Narayan hedge et al. Said that the CNN feature extractor set 128 vectors of different sizes for each image, and selected L2 distance as the comparison function between vectors. All data sets generated on pathological image slides were embedded using t-sne visualization technology. As shown in Fig. 3: (a) embedding colored by organ sites (b) embedding colored by histological features.

In fact, similar deep ranking network architecture and training technology can be widely used in deep learning literature such as Siamese neural networks, and even have been applied to face recognition. Now, back to the CBIR system, we understand that deep learning technology can reduce the semantic gap. These deep learning based methods can recognize important features even in complex natural images. So far, we have studied the application of CBIR system and the potential of deep learning technology in overcoming the semantic gap. But what is the applicability of CBIR in medical treatment? Can we clearly quantify its impact?

In 2002 alone, the radiology department of the University Hospital of Geneva produced more than 12000 images a day. Among them, cardiovascular department is the second largest digital image maker. The goal of medical information system should be “to provide the right information for the right person at the right time and place, so as to improve the quality and efficiency of treatment process.” therefore, in clinical decision-making, case-based reasoning or evidence-based medical decision-making hope to benefit from CBIR system.
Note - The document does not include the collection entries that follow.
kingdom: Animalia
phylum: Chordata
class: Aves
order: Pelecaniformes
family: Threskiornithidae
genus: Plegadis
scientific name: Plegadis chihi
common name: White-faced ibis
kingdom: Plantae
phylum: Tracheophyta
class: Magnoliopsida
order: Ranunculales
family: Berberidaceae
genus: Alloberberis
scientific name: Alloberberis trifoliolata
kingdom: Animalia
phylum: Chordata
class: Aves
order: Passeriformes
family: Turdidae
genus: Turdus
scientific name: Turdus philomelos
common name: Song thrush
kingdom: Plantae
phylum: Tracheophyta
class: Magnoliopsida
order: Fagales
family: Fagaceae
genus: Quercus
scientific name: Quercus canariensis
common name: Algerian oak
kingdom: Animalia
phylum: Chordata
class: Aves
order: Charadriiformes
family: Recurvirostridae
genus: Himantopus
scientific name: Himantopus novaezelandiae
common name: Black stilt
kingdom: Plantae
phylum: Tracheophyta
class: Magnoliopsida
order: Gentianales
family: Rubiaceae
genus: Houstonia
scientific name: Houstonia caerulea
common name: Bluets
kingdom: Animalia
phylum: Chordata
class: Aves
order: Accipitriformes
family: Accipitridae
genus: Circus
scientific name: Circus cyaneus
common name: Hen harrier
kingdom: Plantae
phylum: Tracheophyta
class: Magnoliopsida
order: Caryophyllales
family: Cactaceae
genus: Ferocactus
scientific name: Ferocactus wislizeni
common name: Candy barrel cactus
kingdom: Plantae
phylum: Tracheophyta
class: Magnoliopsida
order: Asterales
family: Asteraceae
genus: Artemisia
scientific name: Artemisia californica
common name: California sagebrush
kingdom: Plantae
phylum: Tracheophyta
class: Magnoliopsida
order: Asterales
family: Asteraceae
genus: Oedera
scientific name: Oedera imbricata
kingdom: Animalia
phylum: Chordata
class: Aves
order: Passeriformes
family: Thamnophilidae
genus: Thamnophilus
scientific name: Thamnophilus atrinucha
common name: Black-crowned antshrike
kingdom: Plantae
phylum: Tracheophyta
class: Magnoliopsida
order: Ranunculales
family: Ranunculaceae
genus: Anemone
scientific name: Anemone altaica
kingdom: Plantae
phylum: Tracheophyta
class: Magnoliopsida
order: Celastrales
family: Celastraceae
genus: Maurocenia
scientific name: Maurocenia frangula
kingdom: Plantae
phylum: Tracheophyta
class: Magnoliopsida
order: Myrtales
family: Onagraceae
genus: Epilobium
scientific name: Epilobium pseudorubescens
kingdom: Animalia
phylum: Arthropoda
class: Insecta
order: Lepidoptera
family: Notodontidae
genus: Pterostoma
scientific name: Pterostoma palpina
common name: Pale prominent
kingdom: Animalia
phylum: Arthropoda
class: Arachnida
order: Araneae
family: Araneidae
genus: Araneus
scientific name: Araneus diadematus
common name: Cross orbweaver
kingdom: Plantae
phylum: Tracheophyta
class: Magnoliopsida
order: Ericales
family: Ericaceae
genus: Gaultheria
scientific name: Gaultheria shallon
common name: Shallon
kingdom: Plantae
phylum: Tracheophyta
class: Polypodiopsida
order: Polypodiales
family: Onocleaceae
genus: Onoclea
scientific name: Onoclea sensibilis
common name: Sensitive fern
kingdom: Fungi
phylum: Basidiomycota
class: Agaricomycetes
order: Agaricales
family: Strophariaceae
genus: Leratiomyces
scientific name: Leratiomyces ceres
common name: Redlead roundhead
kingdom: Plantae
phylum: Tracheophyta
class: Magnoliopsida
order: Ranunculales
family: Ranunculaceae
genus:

No matter how sound the technology is, these systems need more improvement in practical clinical application, especially in establishing the trust between the system and doctors. This is proposed by Carrie J. Cai et al. Doctors improve the system by using relevance feedback very flexibly, that is, rating the obtained system results. Henning m ü ller et al. Also affirmed the importance of relevance feedback in an interactive environment to improve system results and improve the adaptability of CBIR system.

Another focus is to quantify the impact of these systems, which is essential for adaptation and development in this research area. After a user study with 12 pathologists, Carrie J. Cai et al claimed that through their CBIR system, doctors can more easily increase the diagnostic utility of the system. In addition, the results also show that doctors’ trust in them is improved, which also increases the possibility of clinical practice in the future. However, diagnostic accuracy was not evaluated in this study (although experience shows that it remains unchanged) because it is beyond the scope of the study.

Looking ahead, it is clear that medical experts and AI system developers need to collaborate continuously to identify examples and assess the impact of AI applications in health care. In addition, the scientific research community should also focus on the development of open test data sets and query standards in order to set benchmarks for CBIR system, which is very helpful to promote the development of research.